:: WORK INSTRUCTIONS ::
Rewrite the items from the line with "left ankle: (1402, 780, 5)" up to and including the line with "right hip: (1538, 589, 0)", keeping every line, and adjust each value in the keypoint triples, both the pixel coordinates and the depth, by -120. Leave the box coordinates and all other text unchanged.

Human keypoint data
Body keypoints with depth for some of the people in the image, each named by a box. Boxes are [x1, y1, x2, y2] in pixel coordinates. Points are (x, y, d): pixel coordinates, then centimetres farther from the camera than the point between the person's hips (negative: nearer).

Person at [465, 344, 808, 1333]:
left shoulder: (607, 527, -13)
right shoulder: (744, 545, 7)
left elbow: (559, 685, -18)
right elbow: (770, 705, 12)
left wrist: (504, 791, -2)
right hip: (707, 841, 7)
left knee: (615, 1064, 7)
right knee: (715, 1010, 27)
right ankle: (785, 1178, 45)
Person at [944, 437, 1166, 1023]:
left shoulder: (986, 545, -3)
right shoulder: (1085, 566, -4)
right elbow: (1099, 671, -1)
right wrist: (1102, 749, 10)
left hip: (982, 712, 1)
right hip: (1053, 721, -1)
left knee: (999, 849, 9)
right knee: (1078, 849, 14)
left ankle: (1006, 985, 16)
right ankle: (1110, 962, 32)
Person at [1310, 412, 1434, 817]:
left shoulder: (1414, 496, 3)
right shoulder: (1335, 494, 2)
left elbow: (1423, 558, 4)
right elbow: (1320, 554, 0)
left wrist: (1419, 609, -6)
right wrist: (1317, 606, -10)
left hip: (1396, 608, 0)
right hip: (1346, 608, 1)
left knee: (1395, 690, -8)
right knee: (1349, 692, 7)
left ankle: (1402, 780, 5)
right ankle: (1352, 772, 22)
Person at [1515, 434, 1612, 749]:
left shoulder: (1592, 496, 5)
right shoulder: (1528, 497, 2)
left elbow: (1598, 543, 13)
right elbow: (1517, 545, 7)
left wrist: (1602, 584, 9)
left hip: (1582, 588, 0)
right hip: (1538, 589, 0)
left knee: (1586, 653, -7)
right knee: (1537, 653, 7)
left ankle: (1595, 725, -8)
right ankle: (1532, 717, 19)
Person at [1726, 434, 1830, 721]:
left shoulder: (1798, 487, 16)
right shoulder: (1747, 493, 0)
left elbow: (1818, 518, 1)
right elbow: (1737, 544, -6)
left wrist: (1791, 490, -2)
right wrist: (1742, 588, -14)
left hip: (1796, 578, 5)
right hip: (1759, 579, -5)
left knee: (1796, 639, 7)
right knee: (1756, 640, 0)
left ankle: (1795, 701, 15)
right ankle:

:: TASK RESULT ::
left ankle: (1282, 660, -115)
right ankle: (1232, 652, -98)
Person at [1515, 434, 1612, 749]:
left shoulder: (1472, 376, -115)
right shoulder: (1408, 377, -118)
left elbow: (1478, 423, -107)
right elbow: (1397, 425, -113)
left wrist: (1482, 464, -111)
left hip: (1462, 468, -120)
right hip: (1418, 469, -120)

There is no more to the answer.